The royal decree issued by King Abdullah bin Abdul Aziz in June stated that women would replace men as employees in stores that catered to women-specific products was implemented on Jan. 5 despite objections by senior clerics.
More than 28,000 Saudi women have come forward to take up jobs at shops selling lingerie and women’s necessities, including perfume, cosmetics, clothes, and child-care products throughout the kingdom, according to a senior official at the Ministry of Labor.
Fahd al-Tukhaifi, assistant undersecretary for development at the ministry, told Arab News that women would replace salesmen in 7,353 stores across the Kingdom. Tukhaifi added that Riyadh province tops the list with the most number of Saudi women as 5,621 are ready to work as saleswomen at lingerie shops. Makkah province follows with 5,086 and Eastern Province with 3,183 women wanting to work. The remaining women who have registered for the job are spread over 10 other provinces.
The Labour Ministry’s order to allow women to work in undergarment shops sparked wide criticism from the kingdom’s top clerics three years ago. Several fatwa “religious decree” were issued at that time to exclude women from working in such field.
Women activists demanding their rights to have a safe shopping environment responded back by creating a campaign on Facebook called '”Enough Embarrassment”.
The webpage has gathered more than 11,000 supporters and in 2009 they called for a two-week boycott of all lingerie shops. The group called for creation for outlets where women could buy products in women-only stores. Many women would boycott women’s clothing shops that hired only men only while others would fly to neighboring Gulf nations just to be able to shop.
The boycott was aimed to bring into force the directive of the former Minister of Labor Dr. Ghazi Al-Gosaibi to replace salesmen with women.

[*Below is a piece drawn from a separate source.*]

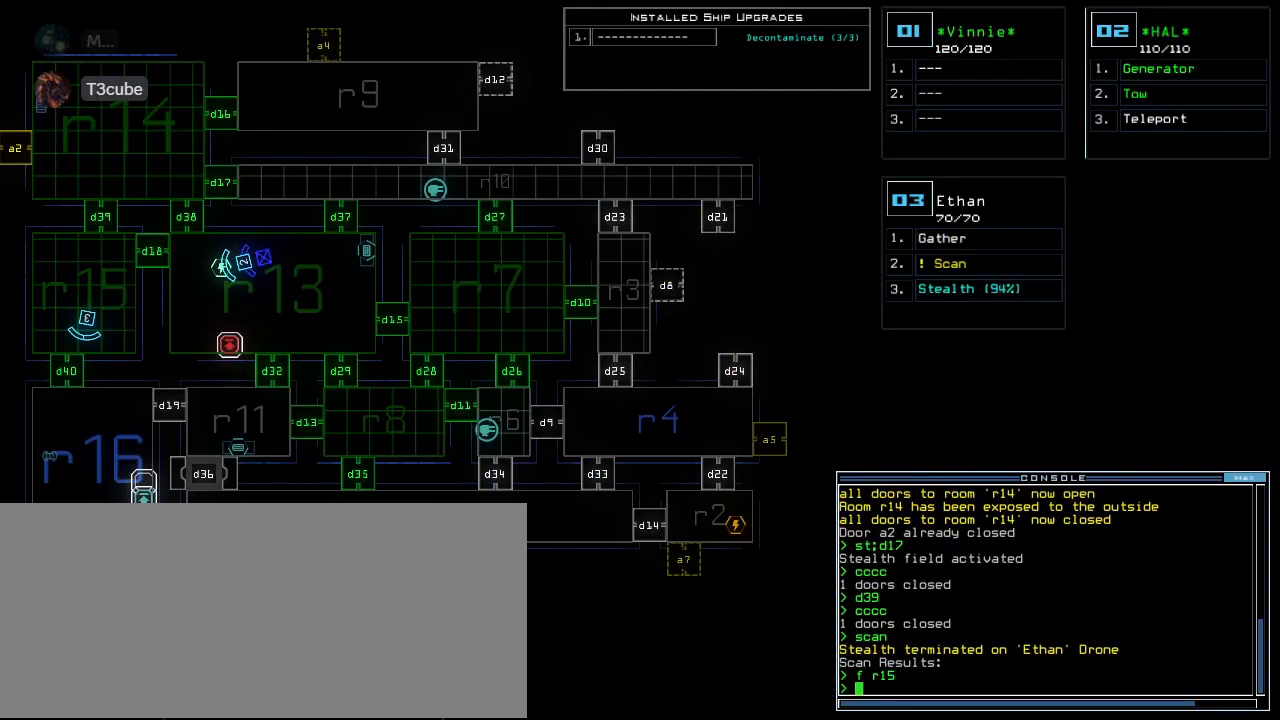
{"keys": [], "events": []}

This directive was supposed to be effective in 2006, but was never implemented.
It was only on Thursday that the activists page proudly proclaimed in its status update that they had reached “the end of embarrassment”.

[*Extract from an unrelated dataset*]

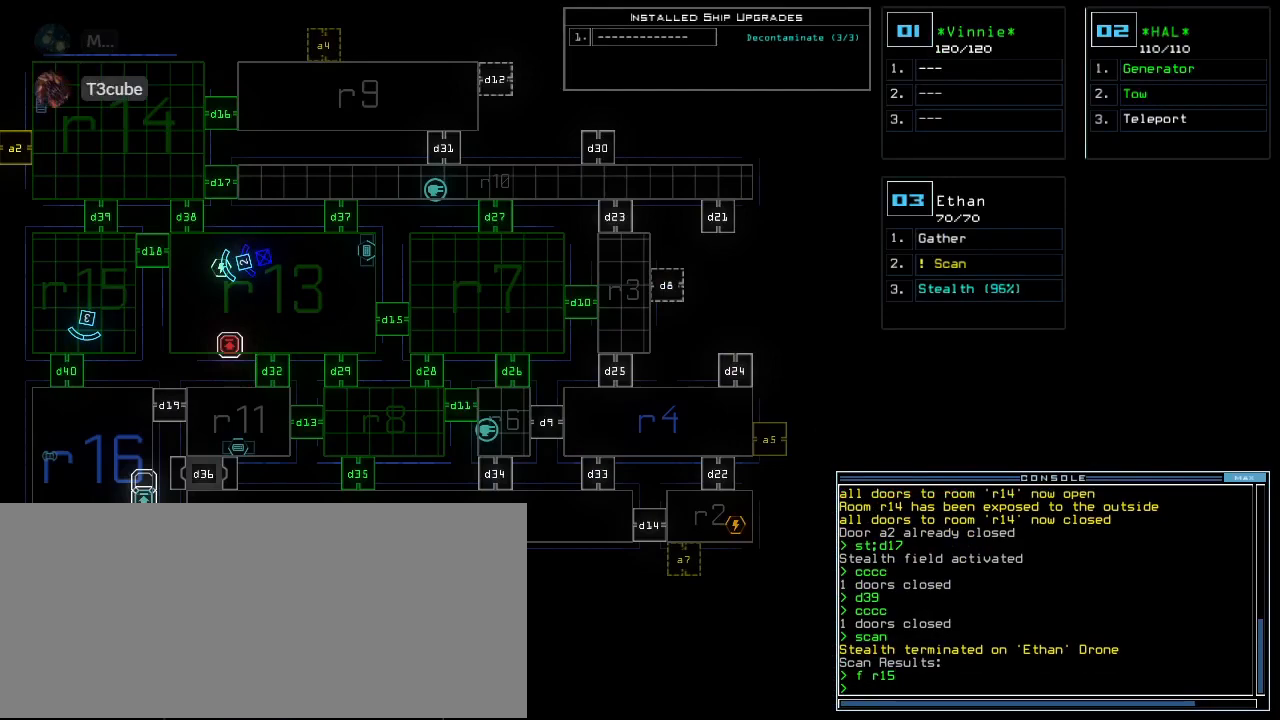
{"keys": [], "events": []}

The campaign’s founder, Fatima Garoub, told AFP that despite initial hesitation among retailers on implementing the law, “They are now responding positively, especially since they have no choice.”
Another activist, Reem Assad, who works as an investment analyst at Saudi Fransi Capital told Saudi Gazette on Friday, “That the contradiction is in the fact that we are supposedly the most conservative nation in the world and yet women here are required to buy undergarments from shops manned by men.
“Social media should be thanked for resolving so many of the issues we face today because, it spreads everywhere and cannot be ignored,” she added.
Meanwhile, the Kingdom’s Grand Mufti and senior cleric Sheikh Abdul Aziz Al-Asheikh has warned shop owners and traders of consequences if they fail to comply with the principles of Shariah while employing women. He said that employing women at shops where they have to interact with men is a crime and against Islamic law.
He warned that making women interact with men in sales and cash counters would result in lots of “harm”. Asheikh warned against being deceived by propaganda toward such forbidden things.
The labor ministry has asked 400 inspectors to ensure scompliance to the new law by all of the kingdom’s 4,300 lingerie stores.